Practical Example: Comparing Two Hypothetical Programs
Imagine you are an MD graduate evaluating two Internal Medicine programs:
Program A: “Global Health Track” at a Mid-Sized University
- One faculty leads the track; several others have intermittent international work.
- International elective in a partner hospital in East Africa, 4 weeks in PGY-2 or PGY-3.
- Limited funding; residents often rely on external scholarships.
- Curriculum: monthly global health seminar, optional project.
- Alumni: a few have pursued global health fellowships, several work in safety-net hospitals.
Program B: “Global Health Equity Pathway” at a Large Academic Center
- Multiple faculty with long-term projects in Latin America and Asia.
- Dedicated center for global health with research staff.
- International electives in several sites, some with 8–12-week options.
- Funding available for at least one elective; clear administrative support.
- Curriculum: formal 2-year track, scholarly requirement, certificate in global health.
- Alumni: regularly match into top global health fellowships; some hold global faculty positions.
How to decide?
- If your goal is an academic global health career, Program B likely offers more structure, mentorship, and visibility.
- If you value being a big fish in a smaller pond, Program A could allow more leadership and autonomy, especially if you’re proactive.
- Weigh other factors:
- Location and cost of living
- Family support
- Clinical exposure and reputation in your desired subspecialty
This kind of structured, side-by-side comparison is exactly how to make your program research strategy practical and actionable.
FAQs: Researching Global Health–Focused Residency Programs
1. Do I have to match into a “global health residency track” to work in international medicine later?
No. Many leaders in international medicine trained in standard residencies without formal tracks. What matters most is:
- Excellent core clinical training.
- Ongoing engagement with global or health equity issues (research, electives, advocacy).
- Strong mentorship and networking. A formal global health residency track is helpful but not mandatory if you are proactive and later pursue a global health fellowship or MPH.
2. How can an MD graduate with limited prior global health experience become a competitive applicant?
Focus on:
- Demonstrated commitment to underserved or marginalized populations (domestic or international).
- Involvement in public health, advocacy, or research projects related to health equity.
- Clear, reflective articulation of why global health matters to you and what you’ve learned from your experiences so far. Programs evaluate your trajectory and insight, not just passport stamps.
3. Is it risky to emphasize global health interests too strongly in my application?
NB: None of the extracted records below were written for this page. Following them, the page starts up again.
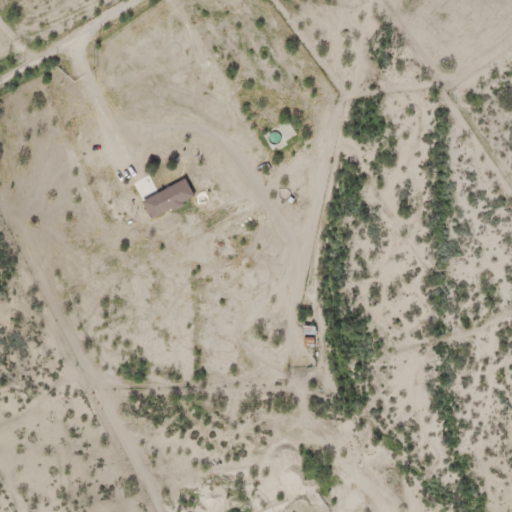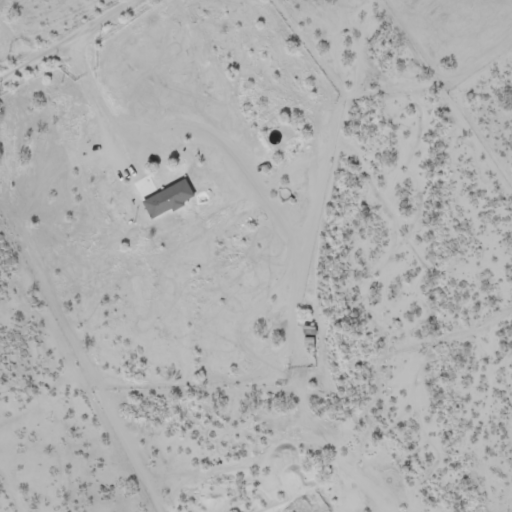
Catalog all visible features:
building: (279, 132)
building: (167, 195)
building: (309, 332)
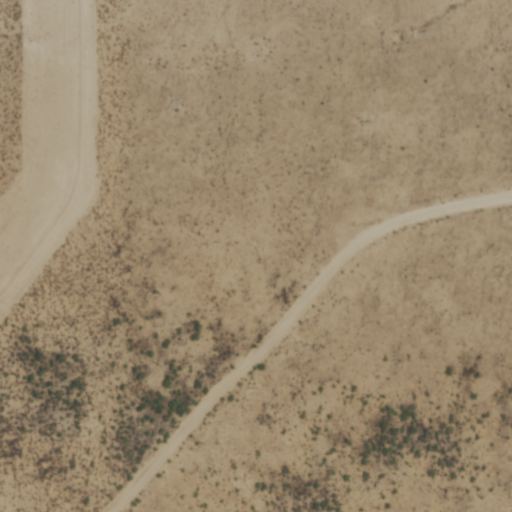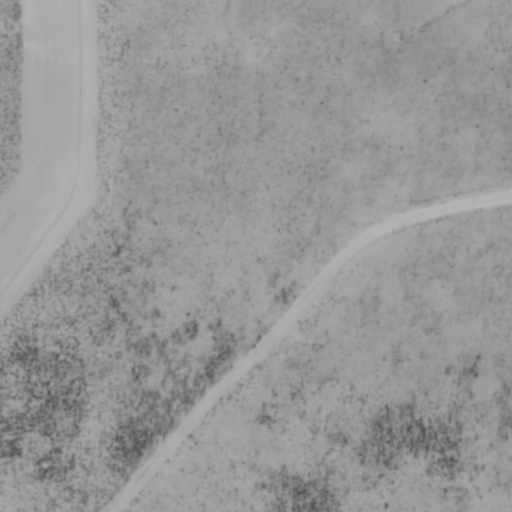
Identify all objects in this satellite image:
road: (293, 317)
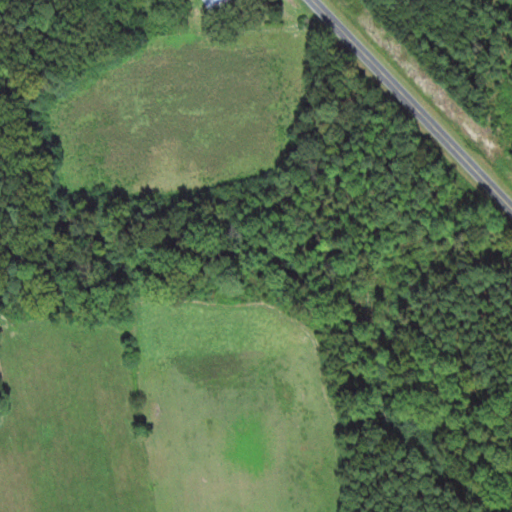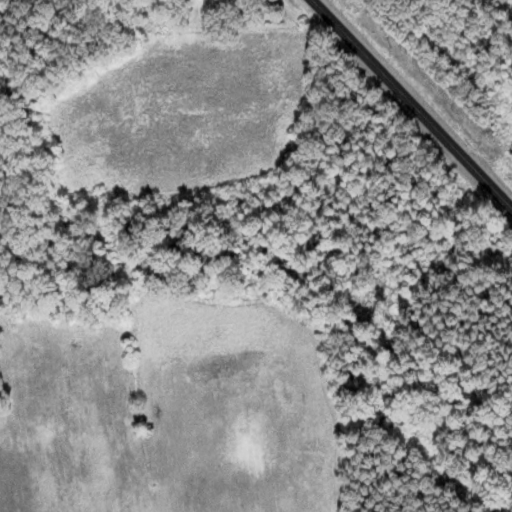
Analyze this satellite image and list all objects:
building: (219, 4)
road: (412, 103)
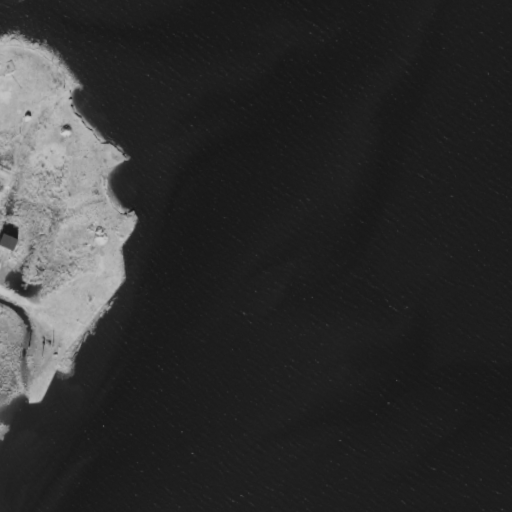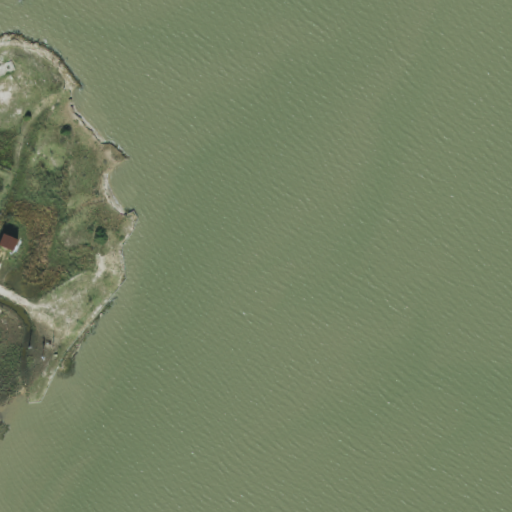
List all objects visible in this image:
building: (7, 242)
road: (9, 296)
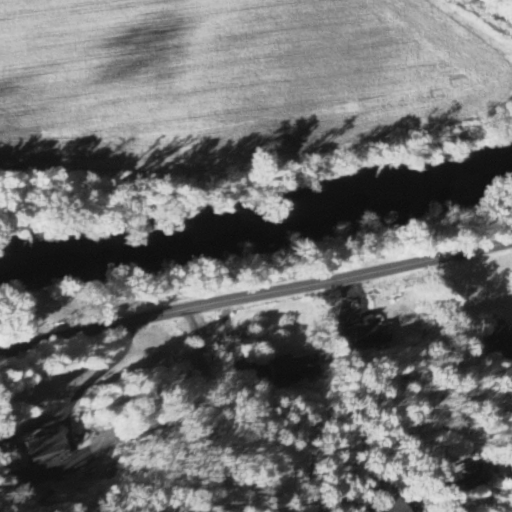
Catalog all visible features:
river: (257, 224)
road: (255, 296)
building: (367, 337)
building: (498, 343)
building: (293, 368)
road: (84, 387)
road: (197, 409)
building: (39, 451)
building: (462, 480)
building: (389, 506)
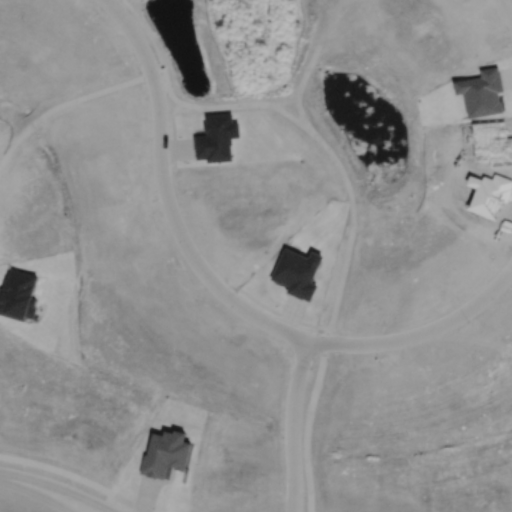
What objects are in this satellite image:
road: (167, 193)
road: (511, 247)
road: (293, 422)
road: (18, 479)
road: (76, 494)
road: (53, 499)
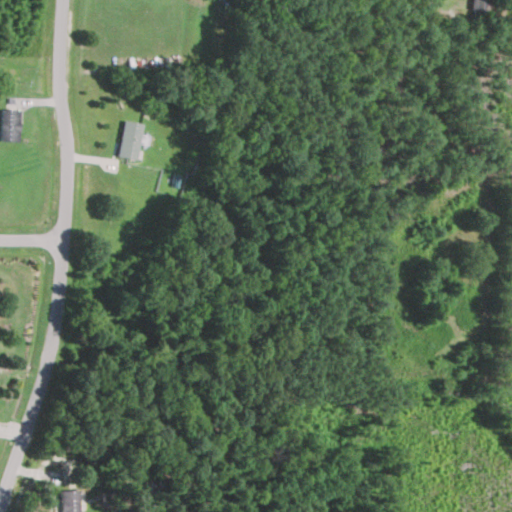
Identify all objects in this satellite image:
building: (9, 124)
building: (128, 138)
road: (32, 244)
road: (63, 259)
building: (70, 500)
building: (66, 501)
It depends on the program. For programs with strong global health or international medicine identities, your interest is an asset. For others, they may worry you’ll be distracted or plan to leave clinical practice. Mitigate this by:
- Emphasizing your commitment to being an excellent clinician first.
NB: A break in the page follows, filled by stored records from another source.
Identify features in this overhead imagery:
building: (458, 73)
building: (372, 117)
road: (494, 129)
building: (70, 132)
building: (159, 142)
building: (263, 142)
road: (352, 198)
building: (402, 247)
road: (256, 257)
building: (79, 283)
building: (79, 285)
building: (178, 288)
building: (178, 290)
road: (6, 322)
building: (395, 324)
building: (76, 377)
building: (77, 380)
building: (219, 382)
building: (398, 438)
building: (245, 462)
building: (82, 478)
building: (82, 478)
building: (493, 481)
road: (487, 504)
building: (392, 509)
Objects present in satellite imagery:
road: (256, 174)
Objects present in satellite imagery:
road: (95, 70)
- Framing global health as complementary to core training, not a replacement.
- Highlighting how your skills will benefit both local and global patients.
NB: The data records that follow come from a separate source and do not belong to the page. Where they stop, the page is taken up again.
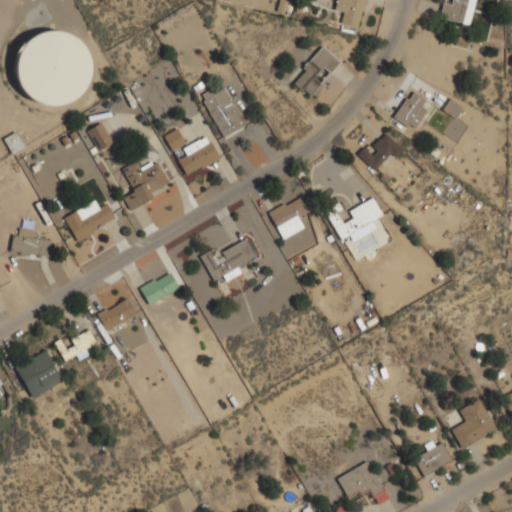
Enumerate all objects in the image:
building: (457, 10)
building: (458, 10)
building: (350, 11)
building: (352, 11)
building: (49, 65)
building: (52, 67)
building: (315, 70)
building: (317, 70)
building: (451, 107)
building: (413, 108)
building: (223, 109)
building: (411, 109)
building: (222, 110)
building: (99, 135)
building: (100, 135)
building: (174, 138)
building: (174, 139)
building: (14, 141)
building: (379, 150)
building: (381, 150)
building: (197, 154)
building: (198, 154)
building: (145, 181)
building: (142, 182)
road: (233, 193)
building: (290, 215)
building: (288, 216)
building: (353, 216)
building: (353, 216)
building: (88, 220)
building: (90, 220)
building: (30, 242)
building: (29, 244)
building: (230, 258)
building: (227, 260)
building: (158, 287)
building: (160, 287)
building: (117, 312)
building: (116, 313)
building: (77, 344)
building: (76, 345)
building: (37, 372)
building: (39, 372)
building: (1, 385)
building: (0, 389)
building: (509, 400)
building: (472, 423)
building: (474, 423)
building: (432, 457)
building: (434, 457)
building: (362, 482)
building: (363, 482)
road: (468, 486)
building: (342, 509)
building: (307, 510)
building: (308, 510)
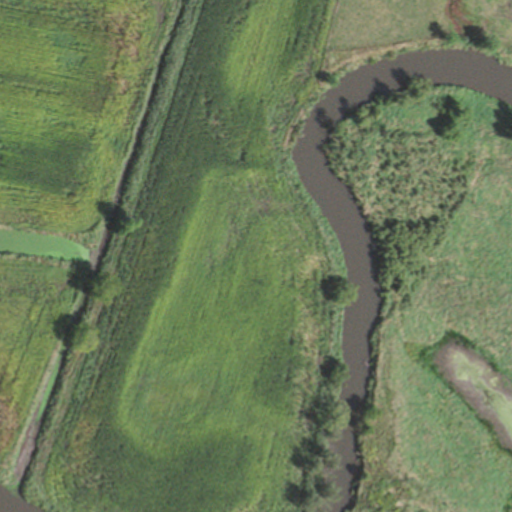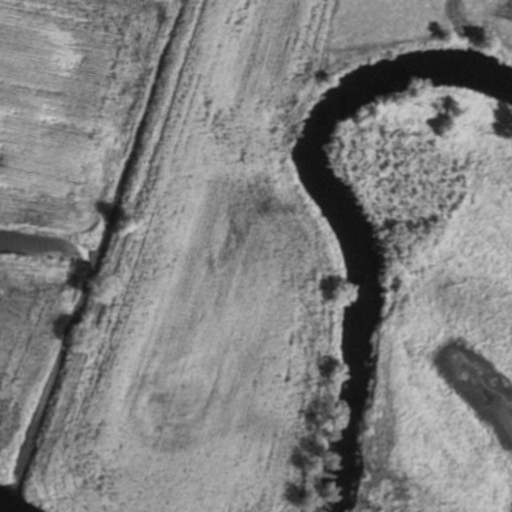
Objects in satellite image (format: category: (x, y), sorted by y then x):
river: (296, 215)
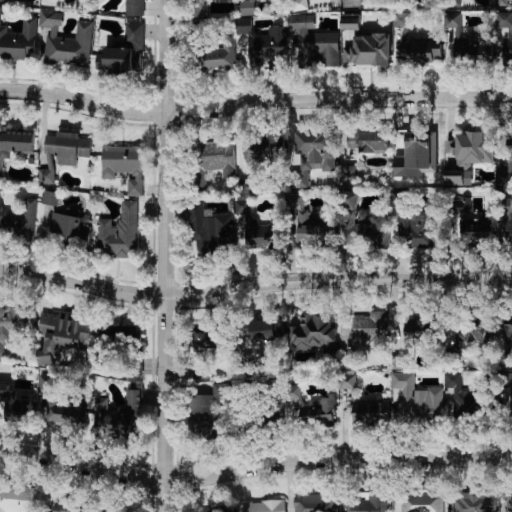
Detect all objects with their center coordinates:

4. What if the program I love has no formal global health track?
You can still:
- Seek out faculty with international or health equity interests and ask for mentorship.
- Design your own scholarly or QI projects with global or cross-cultural angles.
- Use electives at outside institutions (if allowed) or domestic “global health at home” experiences.
- Plan for a structured global health fellowship or MPH after residency. A flexible, supportive program with strong core training may still be an excellent choice.
By approaching this process systematically—understanding your goals, leveraging public data, scrutinizing programs’ real global health commitments, and using networks for deeper insight—you can identify residency options that will genuinely advance your future in global health. Your residency years will shape your skills, values, and opportunities; investing time now in careful program research is one of the most strategic decisions you can make as an MD graduate entering this field.